### Directions
Set down every entry once more, exactly as it appears.

START Source information

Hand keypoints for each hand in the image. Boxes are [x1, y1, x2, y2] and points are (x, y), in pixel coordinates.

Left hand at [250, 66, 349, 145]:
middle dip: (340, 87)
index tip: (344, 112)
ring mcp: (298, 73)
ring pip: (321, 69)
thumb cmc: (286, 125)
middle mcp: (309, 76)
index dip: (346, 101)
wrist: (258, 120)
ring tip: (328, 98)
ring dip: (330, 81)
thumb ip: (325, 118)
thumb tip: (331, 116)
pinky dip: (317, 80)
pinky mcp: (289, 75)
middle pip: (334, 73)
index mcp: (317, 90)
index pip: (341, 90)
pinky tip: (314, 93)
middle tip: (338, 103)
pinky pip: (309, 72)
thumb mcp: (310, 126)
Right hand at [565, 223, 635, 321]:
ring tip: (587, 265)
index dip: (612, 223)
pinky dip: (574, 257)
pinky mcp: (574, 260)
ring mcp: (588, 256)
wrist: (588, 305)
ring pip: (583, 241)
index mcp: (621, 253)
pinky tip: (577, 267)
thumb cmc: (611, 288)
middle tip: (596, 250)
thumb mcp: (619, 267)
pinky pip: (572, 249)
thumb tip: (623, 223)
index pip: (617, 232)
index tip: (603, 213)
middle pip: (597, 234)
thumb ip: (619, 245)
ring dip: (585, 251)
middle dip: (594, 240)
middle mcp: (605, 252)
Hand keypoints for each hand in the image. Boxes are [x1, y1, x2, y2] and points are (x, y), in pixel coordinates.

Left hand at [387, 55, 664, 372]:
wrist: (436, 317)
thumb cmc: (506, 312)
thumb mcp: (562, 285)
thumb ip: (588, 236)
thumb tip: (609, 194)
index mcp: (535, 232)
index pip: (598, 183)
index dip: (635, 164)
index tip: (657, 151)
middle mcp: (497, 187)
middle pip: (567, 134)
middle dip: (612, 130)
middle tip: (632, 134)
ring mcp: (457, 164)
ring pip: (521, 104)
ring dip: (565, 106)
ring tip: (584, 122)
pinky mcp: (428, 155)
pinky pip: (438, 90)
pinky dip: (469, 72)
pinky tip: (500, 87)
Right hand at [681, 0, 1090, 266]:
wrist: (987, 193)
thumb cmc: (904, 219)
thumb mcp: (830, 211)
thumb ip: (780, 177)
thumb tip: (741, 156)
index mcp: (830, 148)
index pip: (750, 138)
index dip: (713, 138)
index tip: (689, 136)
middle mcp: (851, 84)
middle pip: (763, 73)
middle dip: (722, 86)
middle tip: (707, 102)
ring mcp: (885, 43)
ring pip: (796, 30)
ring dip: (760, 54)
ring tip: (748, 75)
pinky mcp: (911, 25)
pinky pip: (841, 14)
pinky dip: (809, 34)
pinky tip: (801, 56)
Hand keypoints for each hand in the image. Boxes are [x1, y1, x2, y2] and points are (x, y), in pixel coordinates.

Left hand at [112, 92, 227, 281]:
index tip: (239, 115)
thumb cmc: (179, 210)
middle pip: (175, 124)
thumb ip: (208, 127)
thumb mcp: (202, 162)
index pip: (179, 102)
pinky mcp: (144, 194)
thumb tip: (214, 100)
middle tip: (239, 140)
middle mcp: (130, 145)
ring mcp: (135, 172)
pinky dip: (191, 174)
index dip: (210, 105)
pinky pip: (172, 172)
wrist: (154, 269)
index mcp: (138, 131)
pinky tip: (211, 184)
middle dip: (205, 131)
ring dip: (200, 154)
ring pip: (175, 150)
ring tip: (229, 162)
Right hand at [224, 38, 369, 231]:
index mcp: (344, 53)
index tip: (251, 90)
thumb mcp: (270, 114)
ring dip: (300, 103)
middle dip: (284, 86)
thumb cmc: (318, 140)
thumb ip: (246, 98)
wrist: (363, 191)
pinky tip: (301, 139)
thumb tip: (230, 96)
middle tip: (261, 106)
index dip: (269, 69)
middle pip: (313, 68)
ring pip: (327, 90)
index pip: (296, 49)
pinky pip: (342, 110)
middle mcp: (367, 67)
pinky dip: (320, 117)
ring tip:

END Source information

### Your response
Hand keypoints for each hand in the image. Boxes are [x1, y1, x2, y2] and points are (x, y), in pixel coordinates.

Left hand at [250, 66, 349, 145]:
middle dip: (340, 87)
index tip: (344, 112)
ring mcp: (298, 73)
ring pip: (321, 69)
thumb cmc: (286, 125)
middle mcp: (309, 76)
index dip: (346, 101)
wrist: (258, 120)
ring tip: (328, 98)
ring dip: (330, 81)
thumb ip: (325, 118)
thumb tip: (331, 116)
pinky dip: (317, 80)
pinky mcp: (289, 75)
middle pip: (334, 73)
index mcp: (317, 90)
index pip: (341, 90)
pinky tip: (314, 93)
middle tip: (338, 103)
pinky pip: (309, 72)
thumb mcp: (310, 126)
Right hand at [565, 223, 635, 321]:
ring tip: (587, 265)
index dip: (612, 223)
pinky dip: (574, 257)
pinky mcp: (574, 260)
ring mcp: (588, 256)
wrist: (588, 305)
ring pip: (583, 241)
index mcp: (621, 253)
pinky tip: (577, 267)
thumb cmc: (611, 288)
middle tip: (596, 250)
thumb mcp: (619, 267)
pinky pip: (572, 249)
thumb tip: (623, 223)
index pip: (617, 232)
index tip: (603, 213)
middle pip: (597, 234)
thumb ip: (619, 245)
ring dip: (585, 251)
middle dip: (594, 240)
middle mcp: (605, 252)
Hand keypoints for each hand in the image. Boxes are [x1, y1, x2, y2] and points are (x, y), in pixel coordinates.

Left hand at [387, 55, 664, 372]:
wrist: (436, 317)
thumb cmc: (506, 312)
thumb mcp: (562, 285)
thumb ip: (588, 236)
thumb tip: (609, 194)
index mcp: (535, 232)
index pip: (598, 183)
index dip: (635, 164)
index tip: (657, 151)
middle mcp: (497, 187)
middle pip: (567, 134)
middle dip: (612, 130)
middle tip: (632, 134)
ring mcp: (457, 164)
ring pip: (521, 104)
ring dip: (565, 106)
ring tip: (584, 122)
pinky mcp: (428, 155)
pinky pip: (438, 90)
pinky dip: (469, 72)
pinky tip: (500, 87)
Right hand at [681, 0, 1090, 266]:
wrist: (987, 193)
thumb cmc: (904, 219)
thumb mcp: (830, 211)
thumb ip: (780, 177)
thumb tip: (741, 156)
index mcp: (830, 148)
index pip: (750, 138)
index dip: (713, 138)
index tip: (689, 136)
middle mcp: (851, 84)
middle pip: (763, 73)
middle dip: (722, 86)
middle tip: (707, 102)
ring mcp: (885, 43)
ring pip: (796, 30)
ring dip: (760, 54)
ring tip: (748, 75)
pinky mcp: (911, 25)
pinky pip: (841, 14)
pinky dip: (809, 34)
pinky tip: (801, 56)
Hand keypoints for each hand in the image. Boxes are [x1, y1, x2, y2] and points are (x, y), in pixel coordinates.

Left hand at [112, 92, 227, 281]:
index tip: (239, 115)
thumb cmc: (179, 210)
middle pip: (175, 124)
thumb ip: (208, 127)
thumb mcp: (202, 162)
index pip: (179, 102)
pinky mcp: (144, 194)
thumb tip: (214, 100)
middle tip: (239, 140)
middle mcp: (130, 145)
ring mcp: (135, 172)
pinky dip: (191, 174)
index dip: (210, 105)
pinky pip: (172, 172)
wrist: (154, 269)
index mcp: (138, 131)
pinky tip: (211, 184)
middle dip: (205, 131)
ring dip: (200, 154)
ring pip: (175, 150)
ring tip: (229, 162)
Right hand at [224, 38, 369, 231]:
index mcp: (344, 53)
index tip: (251, 90)
thumb mcp: (270, 114)
ring dip: (300, 103)
middle dip: (284, 86)
thumb cmc: (318, 140)
thumb ip: (246, 98)
wrist: (363, 191)
pinky tip: (301, 139)
thumb tip: (230, 96)
middle tip: (261, 106)
index dip: (269, 69)
middle pip: (313, 68)
ring pip: (327, 90)
index pip: (296, 49)
pinky pip: (342, 110)
middle mcp: (367, 67)
pinky dip: (320, 117)
ring tip:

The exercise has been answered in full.